2. (b) Crimes, Wrongs, or Other Acts.

a. (1) Prohibited Uses. Evidence of a crime, wrong, or other act is not admissible to prove a person’s character in order to show that on a particular occasion the person acted in accordance with the character.

b. (2) Permitted Uses; Notice in a Criminal Case. This evidence may be admissible to prove another purpose, such as proving motive, opportunity, intent, preparation, plan, knowledge, identity, absence of mistake, or lack of accident. On request by a defendant in a criminal case, the prosecutor must:

i. (A) Provide reasonable notice of the general nature of any such evidence that the prosecutor intends to offer at trial; and

ii. (B) Do so before trial — or during trial if the court, for good cause, excuses lack of pretrial notice.

3. Overview

a. General Rule on Character Evidence, 404(a)(1): “Evidence of a person’s character or character trait is not admissible to prove that on a particular occasion the person acted in accordance with the character or trait.”

i. Exception for D and V in Criminal Case: 404(a)(2)(A) and (B) give the D in a criminal case the option of introducing evidence of pertinent character traits of himself or the victim.

§ But, once D does, the prosecution can introduce character evidence to rebut that offered by D. Prosecution’s right to rebut is only with “evidence of the same character trait.”

ii. Exception for V in Homicide Case – 404(a)(2)(C) provides that in homicide cases, the prosecutor may offer evidence of the alleged V’s trait of peacefulness to rebut evidence that the victim was the first aggressor.

b. General Rule on Crimes, Wrongs, and Other Acts, 404(b)(1): “Evidence of a crime, wrong, or other act is not admissible to prove a person’s character in order to show that on a particular occasion the person acted in accordance with the character.

i. Exception for Other Purposes: Evidence of crime, wrongs, or other acts may be admissible to prove another purpose, such as motive, opportunity, intent, preparation, plan, knowledge, identity, absence of mistake, or lack of accident.

§ If D requests notice in a criminal case of the nature of evidence that prosecutor tends to offer, the prosecutor mist provide such notice.

4. Rationale for 404 – These rules carry too much weight with jury and over-persuade them to prejudge. Disallowance prevents confusion of issues, unfair surprise and undue prejudice.

5. Definitions

a. Pertinent: Relevant; having some tendency to prove or disprove an element of the offenses charged or defenses.

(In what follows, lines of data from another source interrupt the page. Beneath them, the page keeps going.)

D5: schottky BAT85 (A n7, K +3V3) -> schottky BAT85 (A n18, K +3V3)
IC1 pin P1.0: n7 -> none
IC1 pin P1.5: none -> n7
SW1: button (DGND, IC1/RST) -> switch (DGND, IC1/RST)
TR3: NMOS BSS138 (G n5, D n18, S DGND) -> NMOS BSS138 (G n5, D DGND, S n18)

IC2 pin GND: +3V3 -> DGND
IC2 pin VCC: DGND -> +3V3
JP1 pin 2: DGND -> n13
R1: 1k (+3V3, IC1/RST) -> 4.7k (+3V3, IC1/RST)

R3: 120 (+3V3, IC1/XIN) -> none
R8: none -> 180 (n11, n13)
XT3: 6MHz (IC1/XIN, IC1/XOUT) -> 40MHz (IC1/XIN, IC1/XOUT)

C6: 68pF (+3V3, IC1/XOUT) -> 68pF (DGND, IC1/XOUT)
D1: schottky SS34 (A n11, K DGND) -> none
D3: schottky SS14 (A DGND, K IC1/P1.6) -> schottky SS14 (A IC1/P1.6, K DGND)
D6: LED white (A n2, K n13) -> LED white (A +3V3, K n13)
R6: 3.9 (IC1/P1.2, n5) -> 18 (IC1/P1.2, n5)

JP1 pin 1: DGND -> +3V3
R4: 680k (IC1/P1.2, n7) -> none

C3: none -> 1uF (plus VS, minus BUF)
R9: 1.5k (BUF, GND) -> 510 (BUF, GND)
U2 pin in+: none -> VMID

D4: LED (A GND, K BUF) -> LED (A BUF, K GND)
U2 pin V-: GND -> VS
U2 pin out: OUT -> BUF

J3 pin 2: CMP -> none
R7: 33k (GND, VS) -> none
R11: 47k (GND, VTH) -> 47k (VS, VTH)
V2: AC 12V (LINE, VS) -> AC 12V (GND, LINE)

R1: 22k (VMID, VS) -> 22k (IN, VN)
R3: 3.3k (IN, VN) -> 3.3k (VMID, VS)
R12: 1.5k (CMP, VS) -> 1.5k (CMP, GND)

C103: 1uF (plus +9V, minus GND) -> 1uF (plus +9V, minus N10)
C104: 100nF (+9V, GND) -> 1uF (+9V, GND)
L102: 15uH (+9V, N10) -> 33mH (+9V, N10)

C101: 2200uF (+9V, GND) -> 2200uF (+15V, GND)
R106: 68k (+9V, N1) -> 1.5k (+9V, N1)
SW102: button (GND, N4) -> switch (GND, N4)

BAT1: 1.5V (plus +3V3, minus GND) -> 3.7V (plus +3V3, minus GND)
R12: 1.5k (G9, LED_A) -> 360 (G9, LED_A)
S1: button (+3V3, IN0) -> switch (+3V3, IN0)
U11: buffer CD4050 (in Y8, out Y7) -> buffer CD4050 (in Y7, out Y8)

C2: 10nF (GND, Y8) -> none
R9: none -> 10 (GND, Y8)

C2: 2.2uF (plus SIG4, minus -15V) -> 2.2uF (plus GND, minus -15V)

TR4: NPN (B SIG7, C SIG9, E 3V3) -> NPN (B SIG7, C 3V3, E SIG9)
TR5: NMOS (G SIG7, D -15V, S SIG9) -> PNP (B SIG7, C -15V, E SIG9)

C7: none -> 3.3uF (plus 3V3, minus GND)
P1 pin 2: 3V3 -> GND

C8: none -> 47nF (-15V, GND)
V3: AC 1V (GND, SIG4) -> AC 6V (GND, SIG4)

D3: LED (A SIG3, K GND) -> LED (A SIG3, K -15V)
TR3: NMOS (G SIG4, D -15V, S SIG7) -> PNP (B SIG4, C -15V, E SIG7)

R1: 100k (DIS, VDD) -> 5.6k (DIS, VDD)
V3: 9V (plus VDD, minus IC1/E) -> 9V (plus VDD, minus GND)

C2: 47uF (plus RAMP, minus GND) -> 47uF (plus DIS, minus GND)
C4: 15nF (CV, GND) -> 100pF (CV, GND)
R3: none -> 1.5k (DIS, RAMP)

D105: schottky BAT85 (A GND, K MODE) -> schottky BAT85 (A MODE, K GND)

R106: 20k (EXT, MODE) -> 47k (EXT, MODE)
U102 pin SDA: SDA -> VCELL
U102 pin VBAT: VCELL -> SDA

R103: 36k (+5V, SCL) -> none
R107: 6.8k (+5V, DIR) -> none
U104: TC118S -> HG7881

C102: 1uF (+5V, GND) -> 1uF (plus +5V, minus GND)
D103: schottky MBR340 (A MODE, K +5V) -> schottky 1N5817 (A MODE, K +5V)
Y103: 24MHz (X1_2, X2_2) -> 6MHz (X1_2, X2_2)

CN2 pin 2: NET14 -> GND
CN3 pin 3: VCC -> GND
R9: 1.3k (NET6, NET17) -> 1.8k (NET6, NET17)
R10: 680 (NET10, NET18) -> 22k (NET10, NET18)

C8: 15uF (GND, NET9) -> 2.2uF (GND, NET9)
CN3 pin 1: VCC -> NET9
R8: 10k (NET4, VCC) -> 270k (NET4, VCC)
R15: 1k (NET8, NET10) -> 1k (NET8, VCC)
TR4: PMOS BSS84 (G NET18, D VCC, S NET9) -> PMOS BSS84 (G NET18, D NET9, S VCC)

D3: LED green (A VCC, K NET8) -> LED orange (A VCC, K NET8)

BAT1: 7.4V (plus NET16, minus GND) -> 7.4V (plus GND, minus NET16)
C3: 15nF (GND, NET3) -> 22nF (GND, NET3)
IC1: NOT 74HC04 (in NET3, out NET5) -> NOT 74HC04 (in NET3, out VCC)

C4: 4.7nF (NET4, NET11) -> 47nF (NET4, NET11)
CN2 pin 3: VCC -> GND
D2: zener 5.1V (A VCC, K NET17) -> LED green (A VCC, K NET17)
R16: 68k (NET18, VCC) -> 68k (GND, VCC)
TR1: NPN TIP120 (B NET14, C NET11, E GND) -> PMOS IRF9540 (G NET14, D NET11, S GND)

i. Thus, evidence of a trait of “law-abidingness” will almost always be pertinent, but character for truthfulness is generally deemed pertinent only if the crime involves an element of dishonesty or false statement, such as criminal fraud.

b. Character: “A generalized description of one’s disposition, or of one’s disposition in respect to a general trait, such as honesty, temperance, or peacefulness.”

6. Ways to Circumvent 404’s General Command

a. Invoke an exception to 404(a) – like 404(a)(2)(A)-(C), 404(a)(3), 413-415

b. Invoke 404(b) – Offer it for some reason other than to show propensity

c. Invoke 406 – by demonstrating that it is more habit-like than character-like

d. Offer it in a case in which character is an element – rare, but if so, you are not offering it to prove action in conformity therewith.